- Job item:
What is needed here is every line of the records that includes "vary".

Saved entries:

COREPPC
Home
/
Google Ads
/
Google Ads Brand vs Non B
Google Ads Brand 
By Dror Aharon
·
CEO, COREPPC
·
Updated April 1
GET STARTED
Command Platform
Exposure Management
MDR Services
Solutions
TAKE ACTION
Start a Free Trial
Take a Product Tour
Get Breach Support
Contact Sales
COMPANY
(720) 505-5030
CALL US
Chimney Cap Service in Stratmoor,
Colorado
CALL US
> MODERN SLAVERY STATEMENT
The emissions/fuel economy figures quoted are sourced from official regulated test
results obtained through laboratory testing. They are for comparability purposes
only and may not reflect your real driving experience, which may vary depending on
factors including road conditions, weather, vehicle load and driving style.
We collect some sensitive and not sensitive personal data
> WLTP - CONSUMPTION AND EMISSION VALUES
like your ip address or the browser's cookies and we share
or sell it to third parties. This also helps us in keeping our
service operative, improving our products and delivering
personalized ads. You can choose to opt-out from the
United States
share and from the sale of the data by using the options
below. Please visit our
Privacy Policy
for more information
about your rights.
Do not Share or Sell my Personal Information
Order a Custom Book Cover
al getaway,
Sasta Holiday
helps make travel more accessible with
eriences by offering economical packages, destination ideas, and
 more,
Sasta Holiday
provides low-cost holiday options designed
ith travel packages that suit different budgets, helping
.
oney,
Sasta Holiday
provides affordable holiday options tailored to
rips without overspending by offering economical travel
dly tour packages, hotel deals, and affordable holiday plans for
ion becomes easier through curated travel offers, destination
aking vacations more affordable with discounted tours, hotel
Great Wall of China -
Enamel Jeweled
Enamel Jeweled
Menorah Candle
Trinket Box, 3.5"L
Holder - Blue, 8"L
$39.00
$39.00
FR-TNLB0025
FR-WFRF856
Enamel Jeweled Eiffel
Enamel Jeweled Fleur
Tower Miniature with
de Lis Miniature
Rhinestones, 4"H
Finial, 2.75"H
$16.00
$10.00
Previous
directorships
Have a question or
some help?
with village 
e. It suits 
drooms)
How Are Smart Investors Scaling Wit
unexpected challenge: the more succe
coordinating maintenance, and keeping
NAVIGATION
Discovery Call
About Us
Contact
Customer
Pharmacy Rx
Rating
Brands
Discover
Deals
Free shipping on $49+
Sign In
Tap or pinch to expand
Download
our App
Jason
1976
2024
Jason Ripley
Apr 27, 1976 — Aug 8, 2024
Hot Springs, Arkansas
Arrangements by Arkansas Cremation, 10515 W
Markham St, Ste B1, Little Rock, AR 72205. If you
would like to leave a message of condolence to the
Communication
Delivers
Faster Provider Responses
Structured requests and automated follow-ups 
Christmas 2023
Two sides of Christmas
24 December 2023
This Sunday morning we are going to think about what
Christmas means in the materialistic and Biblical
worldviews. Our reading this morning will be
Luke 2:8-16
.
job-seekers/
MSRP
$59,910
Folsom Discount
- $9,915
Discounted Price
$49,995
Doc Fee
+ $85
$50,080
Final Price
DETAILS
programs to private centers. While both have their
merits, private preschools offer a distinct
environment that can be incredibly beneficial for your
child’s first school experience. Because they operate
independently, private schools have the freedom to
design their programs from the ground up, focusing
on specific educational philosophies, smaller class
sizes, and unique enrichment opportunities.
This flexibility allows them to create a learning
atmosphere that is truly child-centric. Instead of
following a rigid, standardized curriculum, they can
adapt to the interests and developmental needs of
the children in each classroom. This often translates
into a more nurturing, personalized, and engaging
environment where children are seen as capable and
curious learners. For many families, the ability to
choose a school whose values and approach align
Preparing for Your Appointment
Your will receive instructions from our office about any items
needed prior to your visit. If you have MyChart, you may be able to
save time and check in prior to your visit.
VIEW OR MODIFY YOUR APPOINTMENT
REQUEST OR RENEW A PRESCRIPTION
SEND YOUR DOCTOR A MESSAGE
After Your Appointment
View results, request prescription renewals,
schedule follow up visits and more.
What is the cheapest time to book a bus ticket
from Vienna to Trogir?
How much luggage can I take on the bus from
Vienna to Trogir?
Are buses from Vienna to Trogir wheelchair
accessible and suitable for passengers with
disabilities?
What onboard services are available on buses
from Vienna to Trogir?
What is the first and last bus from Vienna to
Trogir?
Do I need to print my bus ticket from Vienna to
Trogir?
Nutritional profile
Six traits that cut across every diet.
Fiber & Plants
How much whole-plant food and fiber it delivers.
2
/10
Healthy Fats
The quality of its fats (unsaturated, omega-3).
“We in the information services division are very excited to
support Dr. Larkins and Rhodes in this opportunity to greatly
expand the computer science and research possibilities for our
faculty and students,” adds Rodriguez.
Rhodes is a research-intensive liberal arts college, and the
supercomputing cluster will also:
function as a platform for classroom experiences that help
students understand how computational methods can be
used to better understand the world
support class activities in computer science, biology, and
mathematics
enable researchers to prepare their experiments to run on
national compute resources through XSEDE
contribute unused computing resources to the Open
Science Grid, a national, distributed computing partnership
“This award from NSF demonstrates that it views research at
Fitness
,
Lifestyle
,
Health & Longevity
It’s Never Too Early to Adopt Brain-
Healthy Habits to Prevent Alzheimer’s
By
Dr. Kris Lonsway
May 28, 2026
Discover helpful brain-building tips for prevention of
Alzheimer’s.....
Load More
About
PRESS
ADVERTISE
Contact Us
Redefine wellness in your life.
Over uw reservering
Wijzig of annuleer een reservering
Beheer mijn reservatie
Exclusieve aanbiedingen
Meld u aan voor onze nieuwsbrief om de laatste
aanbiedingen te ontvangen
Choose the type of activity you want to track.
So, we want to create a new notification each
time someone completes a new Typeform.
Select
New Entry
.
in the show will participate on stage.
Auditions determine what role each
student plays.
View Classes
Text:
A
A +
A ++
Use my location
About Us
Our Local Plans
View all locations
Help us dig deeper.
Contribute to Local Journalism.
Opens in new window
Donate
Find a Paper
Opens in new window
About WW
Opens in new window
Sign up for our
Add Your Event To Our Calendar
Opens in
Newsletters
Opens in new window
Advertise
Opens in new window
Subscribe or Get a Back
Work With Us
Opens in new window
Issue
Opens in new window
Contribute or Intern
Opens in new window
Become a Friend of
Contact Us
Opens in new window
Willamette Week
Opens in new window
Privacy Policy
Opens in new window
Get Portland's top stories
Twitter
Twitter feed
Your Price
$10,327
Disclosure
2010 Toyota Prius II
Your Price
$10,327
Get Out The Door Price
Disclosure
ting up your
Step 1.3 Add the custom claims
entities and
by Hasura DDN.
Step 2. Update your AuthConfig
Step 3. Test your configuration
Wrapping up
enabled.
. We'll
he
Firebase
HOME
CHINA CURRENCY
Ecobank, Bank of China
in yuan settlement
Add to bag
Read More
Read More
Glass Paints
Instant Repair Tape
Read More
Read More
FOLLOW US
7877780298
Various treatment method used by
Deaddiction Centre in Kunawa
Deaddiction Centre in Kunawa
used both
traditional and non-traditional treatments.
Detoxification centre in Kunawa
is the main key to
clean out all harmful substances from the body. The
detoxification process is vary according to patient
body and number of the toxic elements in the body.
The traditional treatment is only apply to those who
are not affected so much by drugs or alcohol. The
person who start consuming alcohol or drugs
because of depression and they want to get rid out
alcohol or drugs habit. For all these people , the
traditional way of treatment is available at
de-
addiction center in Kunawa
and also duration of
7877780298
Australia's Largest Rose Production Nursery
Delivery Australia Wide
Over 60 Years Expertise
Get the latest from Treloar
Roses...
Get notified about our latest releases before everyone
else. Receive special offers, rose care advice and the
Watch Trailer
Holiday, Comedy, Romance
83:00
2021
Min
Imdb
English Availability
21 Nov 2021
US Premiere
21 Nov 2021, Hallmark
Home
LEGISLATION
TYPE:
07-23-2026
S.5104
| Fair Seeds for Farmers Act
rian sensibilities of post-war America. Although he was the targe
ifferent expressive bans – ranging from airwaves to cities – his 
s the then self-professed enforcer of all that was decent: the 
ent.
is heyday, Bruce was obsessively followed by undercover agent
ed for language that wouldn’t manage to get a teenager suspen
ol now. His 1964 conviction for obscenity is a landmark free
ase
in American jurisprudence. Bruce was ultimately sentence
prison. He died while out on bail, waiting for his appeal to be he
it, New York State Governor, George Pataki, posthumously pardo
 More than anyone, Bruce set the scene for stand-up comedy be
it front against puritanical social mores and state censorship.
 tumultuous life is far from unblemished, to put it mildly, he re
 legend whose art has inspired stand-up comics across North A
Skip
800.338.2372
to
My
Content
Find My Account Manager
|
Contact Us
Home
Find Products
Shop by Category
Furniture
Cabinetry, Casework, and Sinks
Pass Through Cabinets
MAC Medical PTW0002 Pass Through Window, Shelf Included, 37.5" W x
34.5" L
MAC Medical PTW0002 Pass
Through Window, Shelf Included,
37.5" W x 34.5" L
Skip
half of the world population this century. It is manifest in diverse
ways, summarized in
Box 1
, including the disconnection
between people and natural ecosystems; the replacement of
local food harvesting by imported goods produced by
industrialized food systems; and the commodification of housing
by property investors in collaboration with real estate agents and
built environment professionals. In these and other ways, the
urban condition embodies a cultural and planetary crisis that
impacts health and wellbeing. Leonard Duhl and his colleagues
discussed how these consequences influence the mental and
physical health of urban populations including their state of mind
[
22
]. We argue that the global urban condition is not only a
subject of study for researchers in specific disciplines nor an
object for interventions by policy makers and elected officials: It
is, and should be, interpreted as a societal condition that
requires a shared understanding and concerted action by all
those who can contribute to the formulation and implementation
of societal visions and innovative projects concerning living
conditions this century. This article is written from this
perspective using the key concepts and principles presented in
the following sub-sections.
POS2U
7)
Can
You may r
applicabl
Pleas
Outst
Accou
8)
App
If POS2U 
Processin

- Result for this task:
only and may not reflect your real driving experience, which may vary depending on
detoxification process is vary according to patient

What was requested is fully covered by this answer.